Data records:

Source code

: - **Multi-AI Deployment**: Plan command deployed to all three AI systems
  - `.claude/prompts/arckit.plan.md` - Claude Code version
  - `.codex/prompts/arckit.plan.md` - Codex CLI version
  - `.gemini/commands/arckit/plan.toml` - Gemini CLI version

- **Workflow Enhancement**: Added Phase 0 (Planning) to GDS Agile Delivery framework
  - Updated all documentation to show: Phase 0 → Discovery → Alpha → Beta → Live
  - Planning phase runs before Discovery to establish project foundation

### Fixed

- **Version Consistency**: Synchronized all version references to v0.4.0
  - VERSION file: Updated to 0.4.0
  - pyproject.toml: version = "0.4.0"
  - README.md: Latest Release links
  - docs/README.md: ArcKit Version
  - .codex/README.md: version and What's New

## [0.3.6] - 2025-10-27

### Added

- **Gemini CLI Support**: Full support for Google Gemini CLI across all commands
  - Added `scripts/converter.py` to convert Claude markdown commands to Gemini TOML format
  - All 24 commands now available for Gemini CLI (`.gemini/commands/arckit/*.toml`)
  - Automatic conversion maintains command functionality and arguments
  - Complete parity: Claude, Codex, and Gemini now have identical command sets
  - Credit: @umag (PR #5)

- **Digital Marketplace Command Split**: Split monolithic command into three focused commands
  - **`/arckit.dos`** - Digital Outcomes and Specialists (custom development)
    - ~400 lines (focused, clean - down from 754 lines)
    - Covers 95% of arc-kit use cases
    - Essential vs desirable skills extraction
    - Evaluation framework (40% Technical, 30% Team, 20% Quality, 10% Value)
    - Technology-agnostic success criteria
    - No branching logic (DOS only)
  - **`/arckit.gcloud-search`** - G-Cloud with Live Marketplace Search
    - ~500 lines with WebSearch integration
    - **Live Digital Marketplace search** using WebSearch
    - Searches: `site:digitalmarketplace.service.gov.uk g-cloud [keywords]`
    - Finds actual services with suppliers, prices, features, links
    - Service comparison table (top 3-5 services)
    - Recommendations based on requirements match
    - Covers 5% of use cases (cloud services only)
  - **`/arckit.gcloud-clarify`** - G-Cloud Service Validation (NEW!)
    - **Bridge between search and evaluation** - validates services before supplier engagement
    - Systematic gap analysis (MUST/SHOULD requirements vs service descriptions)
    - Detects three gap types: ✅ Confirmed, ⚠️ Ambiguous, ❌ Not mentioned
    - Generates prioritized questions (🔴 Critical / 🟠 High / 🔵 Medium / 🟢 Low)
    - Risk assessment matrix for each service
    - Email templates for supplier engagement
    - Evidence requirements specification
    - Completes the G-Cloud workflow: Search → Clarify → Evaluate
* * *
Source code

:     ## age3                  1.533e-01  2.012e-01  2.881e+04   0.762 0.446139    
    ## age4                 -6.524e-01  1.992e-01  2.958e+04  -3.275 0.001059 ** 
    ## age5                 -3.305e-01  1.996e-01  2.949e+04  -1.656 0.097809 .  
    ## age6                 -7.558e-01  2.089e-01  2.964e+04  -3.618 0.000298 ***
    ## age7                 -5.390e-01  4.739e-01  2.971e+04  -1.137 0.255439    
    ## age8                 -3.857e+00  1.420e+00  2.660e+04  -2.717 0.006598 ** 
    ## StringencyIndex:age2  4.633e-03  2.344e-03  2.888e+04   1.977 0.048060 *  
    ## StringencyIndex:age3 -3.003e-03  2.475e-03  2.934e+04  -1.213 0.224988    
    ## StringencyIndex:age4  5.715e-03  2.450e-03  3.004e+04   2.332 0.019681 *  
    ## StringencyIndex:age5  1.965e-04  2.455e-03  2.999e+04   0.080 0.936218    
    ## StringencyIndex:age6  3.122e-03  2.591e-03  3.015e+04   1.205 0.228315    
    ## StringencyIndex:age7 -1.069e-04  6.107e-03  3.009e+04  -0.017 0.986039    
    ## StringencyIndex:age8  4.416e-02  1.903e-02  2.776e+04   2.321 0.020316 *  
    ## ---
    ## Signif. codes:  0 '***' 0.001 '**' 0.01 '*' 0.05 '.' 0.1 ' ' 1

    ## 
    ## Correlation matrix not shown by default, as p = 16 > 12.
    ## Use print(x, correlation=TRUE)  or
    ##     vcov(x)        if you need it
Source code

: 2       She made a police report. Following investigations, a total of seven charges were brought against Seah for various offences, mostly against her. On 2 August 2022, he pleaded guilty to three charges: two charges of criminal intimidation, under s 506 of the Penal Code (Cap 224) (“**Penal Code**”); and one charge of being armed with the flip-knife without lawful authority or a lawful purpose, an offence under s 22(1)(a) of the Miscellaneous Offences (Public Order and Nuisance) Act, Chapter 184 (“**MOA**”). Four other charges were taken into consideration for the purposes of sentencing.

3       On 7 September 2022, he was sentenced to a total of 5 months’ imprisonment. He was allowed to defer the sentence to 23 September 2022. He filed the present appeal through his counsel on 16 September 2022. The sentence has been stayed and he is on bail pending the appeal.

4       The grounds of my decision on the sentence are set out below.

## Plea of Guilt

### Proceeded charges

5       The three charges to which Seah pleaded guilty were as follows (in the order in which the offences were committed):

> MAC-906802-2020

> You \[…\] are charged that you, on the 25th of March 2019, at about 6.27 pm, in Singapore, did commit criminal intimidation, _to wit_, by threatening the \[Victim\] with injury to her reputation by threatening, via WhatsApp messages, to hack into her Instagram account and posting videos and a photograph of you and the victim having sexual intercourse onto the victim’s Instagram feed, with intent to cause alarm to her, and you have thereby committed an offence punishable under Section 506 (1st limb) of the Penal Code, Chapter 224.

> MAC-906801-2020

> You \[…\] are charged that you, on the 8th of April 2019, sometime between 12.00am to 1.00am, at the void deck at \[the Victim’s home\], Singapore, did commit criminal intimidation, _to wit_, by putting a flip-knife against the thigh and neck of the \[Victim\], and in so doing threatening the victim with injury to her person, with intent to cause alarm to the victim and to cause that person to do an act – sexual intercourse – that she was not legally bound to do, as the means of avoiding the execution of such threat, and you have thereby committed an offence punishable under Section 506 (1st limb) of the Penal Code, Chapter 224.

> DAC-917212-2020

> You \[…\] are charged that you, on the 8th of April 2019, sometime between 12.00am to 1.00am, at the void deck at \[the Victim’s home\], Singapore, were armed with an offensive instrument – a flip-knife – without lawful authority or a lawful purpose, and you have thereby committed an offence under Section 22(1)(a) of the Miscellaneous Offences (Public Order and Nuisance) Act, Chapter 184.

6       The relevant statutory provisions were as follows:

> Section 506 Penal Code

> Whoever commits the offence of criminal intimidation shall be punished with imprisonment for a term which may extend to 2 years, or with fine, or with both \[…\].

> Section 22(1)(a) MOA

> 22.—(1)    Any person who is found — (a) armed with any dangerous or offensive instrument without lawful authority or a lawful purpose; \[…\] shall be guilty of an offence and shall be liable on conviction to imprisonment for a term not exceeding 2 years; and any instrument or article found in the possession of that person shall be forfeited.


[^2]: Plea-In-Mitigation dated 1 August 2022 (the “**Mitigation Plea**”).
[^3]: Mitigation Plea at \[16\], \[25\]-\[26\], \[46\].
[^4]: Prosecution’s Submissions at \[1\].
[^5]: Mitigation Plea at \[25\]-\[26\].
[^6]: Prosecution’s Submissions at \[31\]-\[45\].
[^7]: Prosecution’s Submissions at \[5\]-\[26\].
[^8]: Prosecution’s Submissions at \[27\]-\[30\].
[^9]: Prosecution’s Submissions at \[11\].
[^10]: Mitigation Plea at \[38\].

- [YOUR OBJECTIVE]: Once you find the line with "506 Penal Code" in the entries above, output it and each line after it up to and including the line with "[^10]: Mitigation Plea at \[38\].", and nothing else.

- [PROBLEM SOLUTION]:
> Section 506 Penal Code

> Whoever commits the offence of criminal intimidation shall be punished with imprisonment for a term which may extend to 2 years, or with fine, or with both \[…\].

> Section 22(1)(a) MOA

> 22.—(1)    Any person who is found — (a) armed with any dangerous or offensive instrument without lawful authority or a lawful purpose; \[…\] shall be guilty of an offence and shall be liable on conviction to imprisonment for a term not exceeding 2 years; and any instrument or article found in the possession of that person shall be forfeited.


[^2]: Plea-In-Mitigation dated 1 August 2022 (the “**Mitigation Plea**”).
[^3]: Mitigation Plea at \[16\], \[25\]-\[26\], \[46\].
[^4]: Prosecution’s Submissions at \[1\].
[^5]: Mitigation Plea at \[25\]-\[26\].
[^6]: Prosecution’s Submissions at \[31\]-\[45\].
[^7]: Prosecution’s Submissions at \[5\]-\[26\].
[^8]: Prosecution’s Submissions at \[27\]-\[30\].
[^9]: Prosecution’s Submissions at \[11\].
[^10]: Mitigation Plea at \[38\].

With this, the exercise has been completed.